= About this exercise =
Please reproduce word for word the part of the piece about the Mary Kay Cosmetics party starting at "Hiding in Plain" and ending at "began to arrive.".

= Extract provided =
^^^^

When Parents are abusers

CPTSD art #3.jpg

Hiding in Plain Sight

I had looked forward to the Mary Kay Cosmetics party my mother was hosting all week. Too little to wear make-up, I certainly wasn’t too small to be interested. I had looked at every picture in the Mary Kay catalogue and dreamed of the day when I could get my hands on some of the tiny lipstick samples. I knew I was a scrawny-legged child, too ugly to be of interest to the fancy ladies who would be attending the party, but I was determined to do my best to fit in. Putting on my Sunday dress and buckling my black patent leather shoes, I watched through the window as the guests began to arrive.

One by one, elegant, flowery hats and high-heeled shoes came through my front door. Taking a deep breath of perfume-filled air, I looked up in wonder at the beautiful creatures I so longed to be a part of. Self-consciously I ran a hand over my chopped-off hair. How I hated the ugly dutch boy hairstyle my mother forced me to wear.

^^^^

= Data excerpts =
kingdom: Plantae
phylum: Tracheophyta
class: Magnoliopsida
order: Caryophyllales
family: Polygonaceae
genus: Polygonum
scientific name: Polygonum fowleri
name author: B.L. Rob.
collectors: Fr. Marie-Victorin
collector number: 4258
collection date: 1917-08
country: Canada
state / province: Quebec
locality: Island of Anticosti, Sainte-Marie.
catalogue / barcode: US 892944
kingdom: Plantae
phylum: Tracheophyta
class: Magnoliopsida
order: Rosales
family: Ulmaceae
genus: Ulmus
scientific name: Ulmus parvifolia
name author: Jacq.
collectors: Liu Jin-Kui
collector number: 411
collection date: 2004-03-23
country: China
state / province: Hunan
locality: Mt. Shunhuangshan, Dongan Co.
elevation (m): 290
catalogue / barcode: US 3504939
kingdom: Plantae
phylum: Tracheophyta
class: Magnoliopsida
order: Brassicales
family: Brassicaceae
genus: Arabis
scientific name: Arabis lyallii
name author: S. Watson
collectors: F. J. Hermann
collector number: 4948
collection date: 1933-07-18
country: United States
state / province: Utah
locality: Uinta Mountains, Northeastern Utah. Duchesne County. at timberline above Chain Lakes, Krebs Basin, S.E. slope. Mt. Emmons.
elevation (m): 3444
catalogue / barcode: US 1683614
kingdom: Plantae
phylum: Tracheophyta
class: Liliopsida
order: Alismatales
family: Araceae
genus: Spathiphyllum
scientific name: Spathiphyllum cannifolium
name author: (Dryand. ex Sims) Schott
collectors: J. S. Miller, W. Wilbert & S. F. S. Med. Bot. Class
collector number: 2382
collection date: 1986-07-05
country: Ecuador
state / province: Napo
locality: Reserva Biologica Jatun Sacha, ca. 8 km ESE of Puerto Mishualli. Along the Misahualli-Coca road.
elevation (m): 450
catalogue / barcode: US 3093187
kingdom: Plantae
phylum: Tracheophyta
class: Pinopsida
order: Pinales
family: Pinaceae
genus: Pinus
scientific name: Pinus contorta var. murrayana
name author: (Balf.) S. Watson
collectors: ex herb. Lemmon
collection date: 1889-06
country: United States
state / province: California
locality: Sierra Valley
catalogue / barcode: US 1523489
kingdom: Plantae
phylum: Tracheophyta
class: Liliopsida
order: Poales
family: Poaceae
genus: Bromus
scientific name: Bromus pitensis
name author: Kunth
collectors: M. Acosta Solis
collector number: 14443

^^^^

= Solution to the problem =
Hiding in Plain Sight

I had looked forward to the Mary Kay Cosmetics party my mother was hosting all week. Too little to wear make-up, I certainly wasn’t too small to be interested. I had looked at every picture in the Mary Kay catalogue and dreamed of the day when I could get my hands on some of the tiny lipstick samples. I knew I was a scrawny-legged child, too ugly to be of interest to the fancy ladies who would be attending the party, but I was determined to do my best to fit in. Putting on my Sunday dress and buckling my black patent leather shoes, I watched through the window as the guests began to arrive.